Reputation: 36545
Is there a way to apply bincount
with "axis = 1"? The desired result would be the same as the list comprehension:
import numpy as np
A = np.array([[1,0],[0,0]])
np.array([np.bincount(r,minlength = np.max(A) + 1) for r in A])
#array([[1,1]
# [2,0]])
Upvotes: 6
Views: 5522
Reputation: 4603
You can use apply_along_axis
, Here is an example
import numpy as np
test_array = np.array([[0, 0, 1], [0, 0, 1]])
print(test_array)
np.apply_along_axis(np.bincount, axis=1, arr= test_array,
minlength = np.max(test_array) +1)
Note the final shape of this array depends on the number of bins, also you can specify other arguments along with apply_along_axis
Upvotes: 5
Reputation: 221574
np.bincount
doesn't work with a 2D array along a certain axis. To get the desired effect with a single vectorized call to np.bincount
, one can create a 1D array of IDs such that different rows would have different IDs even if the elements are the same. This would keep elements from different rows not binning together when using a single call to np.bincount
with those IDs. Thus, such an ID array could be created with an idea of linear indexing
in mind, like so -
N = A.max()+1
id = A + (N*np.arange(A.shape[0]))[:,None]

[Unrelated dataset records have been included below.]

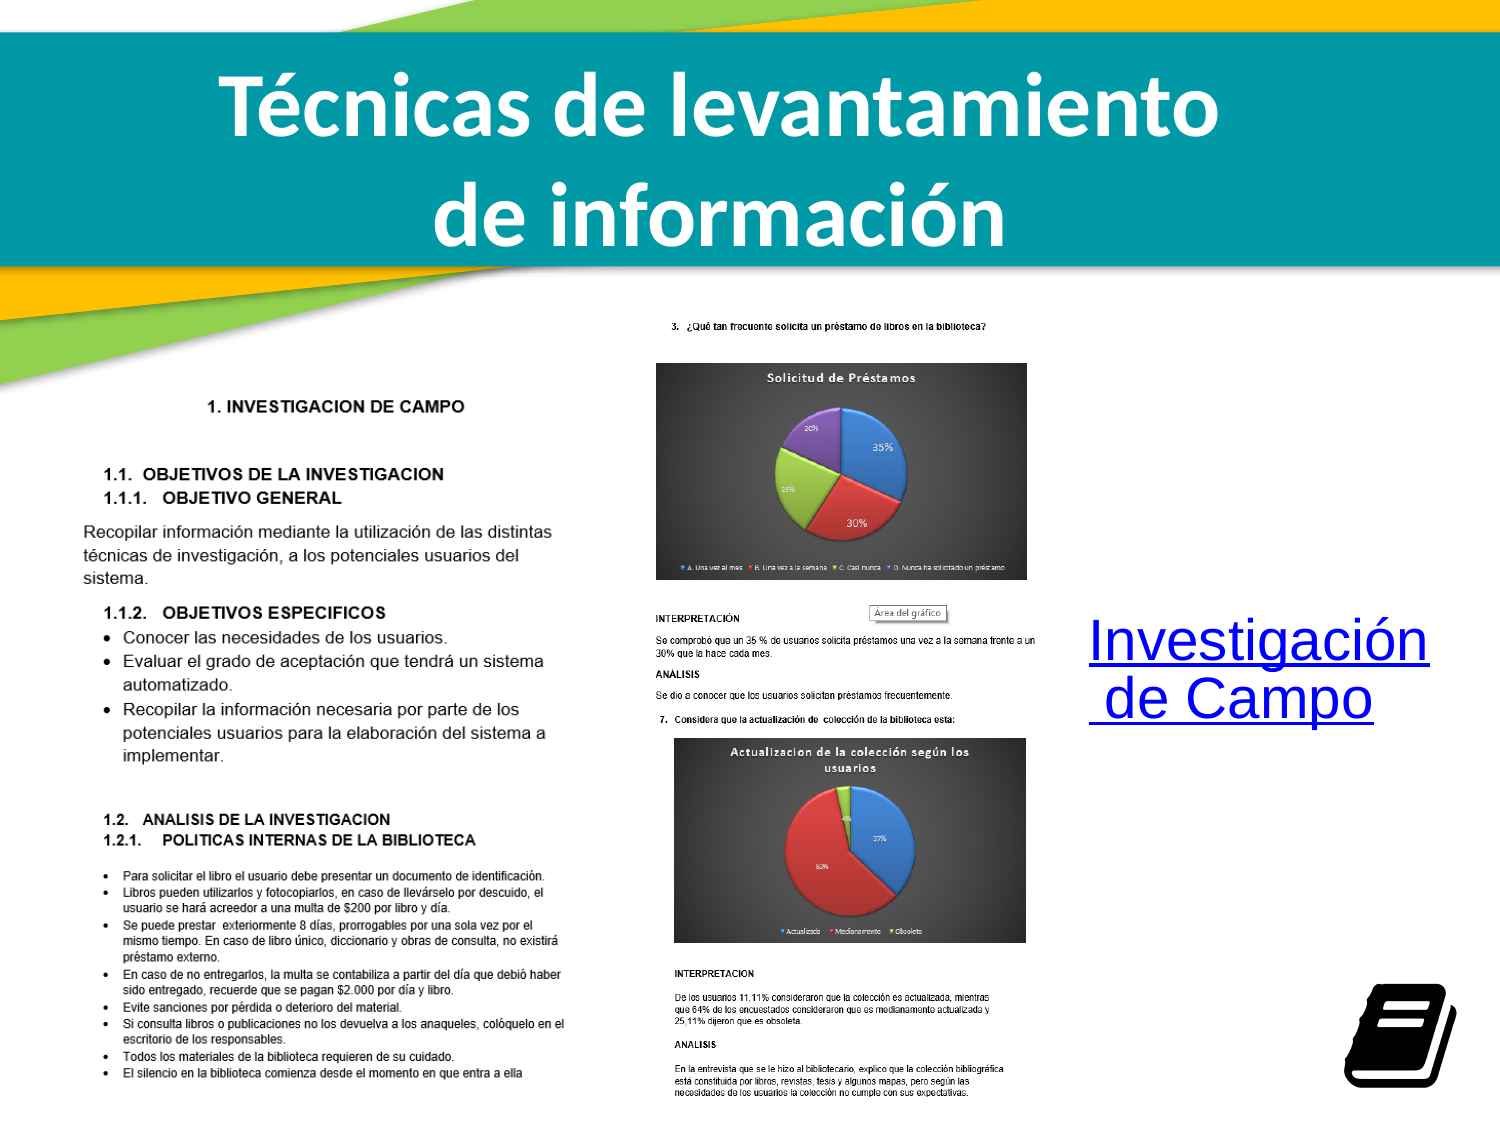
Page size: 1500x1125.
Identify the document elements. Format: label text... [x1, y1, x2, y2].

picture [69, 390, 607, 1100]
picture [1339, 979, 1468, 1093]
picture [647, 711, 1039, 1100]
picture [647, 319, 1051, 708]
text_box Investigación de Campo [1073, 566, 1458, 708]
text_box Técnicas de levantamiento de información [187, 106, 1254, 203]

Then, feed the IDs to np.bincount
and finally reshape back to 2D -
np.bincount(id.ravel(),minlength=N*A.shape[0]).reshape(-1,N)
Upvotes: 8
Reputation: 36545
If the data is too large for this to be efficient, then the issue is more likely to be the memory usage of the dense matrix rather than the numerical operations themself. Here is an example of using a sklearn Hashing Vectorizer on a matrix which is too large to use the bincounts
method (the results are a sparse matrix):
import numpy as np
from sklearn.feature_extraction.text import HashingVectorizer
h = HashingVectorizer()
A = np.random.randint(100,size=(1000,100))*10000
A_str = [" ".join([str(v) for v in i]) for i in A]
%timeit h.fit_transform(A_str)
#10 loops, best of 3: 110 ms per loop
Upvotes: 2